- Kategori
- Evcil Hayvanlar
Hayvana eziyet ve ilahi adalet

Bizim evin hemen yanındaki boş arsaya inşaat başladı. Arsanın yanında eski metruk bir ev var, kimse oturmuyor. İnşaatın sahibi tanıdık, eczacı Faruk. Temel kazısına başladılar, sabah kalktım gürül gürül makina sesleri, kuş cıvıltıları içindeki güzelim Haliç manzaramızın tadını kaçırdılar. Pencereden seslendim: Faruuk! Oğlum bu nası inşaat yahu? Hani bir kurban kesmeden iş mi olur? Faruk efendinin umuru değil: Boşver abla ya, kan görmye dayanamam! Gülüştük, eh sen bilirsin arkadaş. Mahallenin kedilerini bir telaş aldı, düzenleri bozuldu kuzucuklarımın. Benim Topiğim ve arkadaşı SARMAN var, dünya tatlısı gerçek bir sarman. İkisine pencerem hep açıktır, sarmanım gelir topikle ne oyunlar halının üstünde, beraber gezerler dışarda.
İnşaatın üçüncü günü, gece beton makinesi geldi. Haydaa! Gece yarısı beton dökecekler, yahu kediler! dediysem de dinletemedim. Saat 02.00 de bitti beton işi, benim topik korkudan hiç çıkmadı o gece. Sarmanı arıyoruz yok, bi daha sarı kedi var o da yok. Komşum Sabahat teyzeyle bizi bir telaş aldı, çıktık Sarman arıyoruz, yok. İnşaatın oralarda arıyoruz, cılıız bir miyav! sesi, aman Allahım! Pilli lambayı bir tuttum Sarmanım karnına kadar betona batmış, diğer sarı kedi de aynı şekilde.

▸ Gösterilen öğeler:
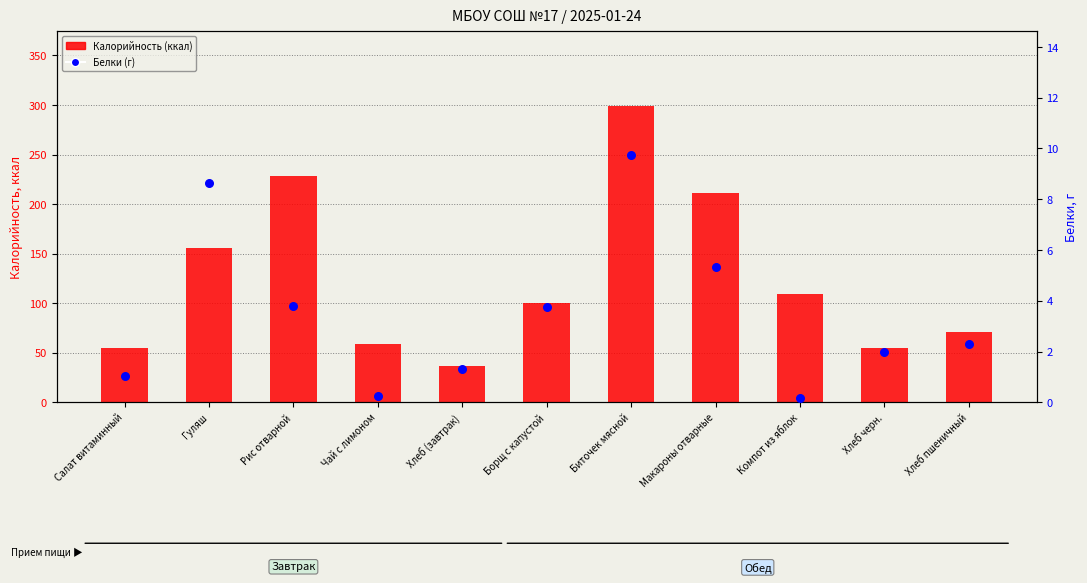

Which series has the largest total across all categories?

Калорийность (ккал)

==

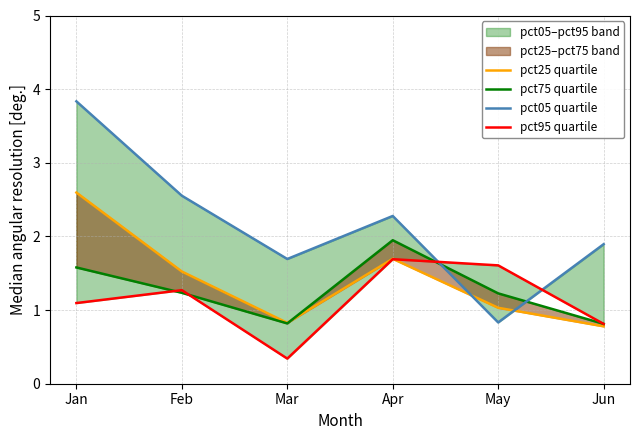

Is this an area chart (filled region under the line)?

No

▸ Yapılacak görevler:
1 - İnşaat ve kediler metninde "Bizim evin hemen" ile başlayıp "beraber gezerler dışarda." ile biten bölümü hiç değiştirmeden yazar mısın?
2 - İnşaatta betona batan kedilerin anlatıldığı metni kaldığı yerden devam ettirir misin?
Öğelerin bu alıştırmada hiçbir rolü yok.

▸ Alıştırma yanıtları:
1 -
Bizim evin hemen yanındaki boş arsaya inşaat başladı. Arsanın yanında eski metruk bir ev var, kimse oturmuyor. İnşaatın sahibi tanıdık, eczacı Faruk. Temel kazısına başladılar, sabah kalktım gürül gürül makina sesleri, kuş cıvıltıları içindeki güzelim Haliç manzaramızın tadını kaçırdılar. Pencereden seslendim: Faruuk! Oğlum bu nası inşaat yahu? Hani bir kurban kesmeden iş mi olur? Faruk efendinin umuru değil: Boşver abla ya, kan görmye dayanamam! Gülüştük, eh sen bilirsin arkadaş. Mahallenin kedilerini bir telaş aldı, düzenleri bozuldu kuzucuklarımın. Benim Topiğim ve arkadaşı SARMAN var, dünya tatlısı gerçek bir sarman. İkisine pencerem hep açıktır, sarmanım gelir topikle ne oyunlar halının üstünde, beraber gezerler dışarda.

2 -
Teyzeyle beraber betona bata bata girdik çıkardık ikisini de, garip yavrularım korkudan ve şaşkınlıktan gözleri büyümüş. Aldık ikisini de, eve getirdik. Yıkıyoruz ama tüylerine yapışmış, çıkmıyor beton.
Ertesi sabah bu Faruk geldi, artık allah ne verdiyse saydım sayıştırdım. Adam pişkin, kızma abla ya! diyor. Kardeşim günah bu hayvanlara, bak vebal altındasın. Al şu kedileri, yolla bir veterinere, senin yüzünden bunlar acı çekiyor! dedim. Yok umurunda değil, ee ALLAH seni bildiği gibi yapsın ne diyeyim? Sabahat teyzeyle taksi tuttuk, götürdük veterinere. Beton taş gibi, çıkmıyor. Veteriner de bişey yapamadı, bunları sık sık ıslatın yumuşadıkça makasla kesin dedi.
Sarmanım yavrum yatıyor, usulca ıslatıp makası elime alıyorum delleniyor, canı yanacak sanıyor. Diğerini de Sabahat teyze aldı evine. Saatlerce uğraşıyoruz, çıkmıyor pis beton. Öyle masum bakıyor ki yüzüme, içim yanıyor Sarmana. Topiğim hep başucunda arkadaşının, ayaklarını yalıyor, kendince çıkarmaya uğraşıyor o da betonları.
Kurban olduğum Allah, öyle yüce ki, öyle hesabı denk ki! İki gün sonra, sabaha karşı saat 5 de bir gümbürtü ile fırladık yataklarımızdan. Aman Allahım! deprem gibi, her yer yıkılıyor adeta. Dışarı çıktık bir baktık, inşaatın yanındaki o metruk ev yerle bir olup inşaatın içine ve yola doğru yıkılmış. Yoldaki beş araç paramparça, yıkılan binanın yanındaki dükkanın yarısı çökmüş. Ortalık savaş alanına dönmüş, tüm mahalle sokaktayız.
Faruk efendi, boşverdiği iki masum kediciğin acılarının bedelini yaklaşık 60.000 lira araçların ve dükkanın hasarlarını karşılayarak ödedi, bu yeter mi bilmiyorum Allah katında ama, ben ona öfkeyle söylediğimde başını yere eğdi: Valla doğru söylüyorsun be hocam! diyebildi.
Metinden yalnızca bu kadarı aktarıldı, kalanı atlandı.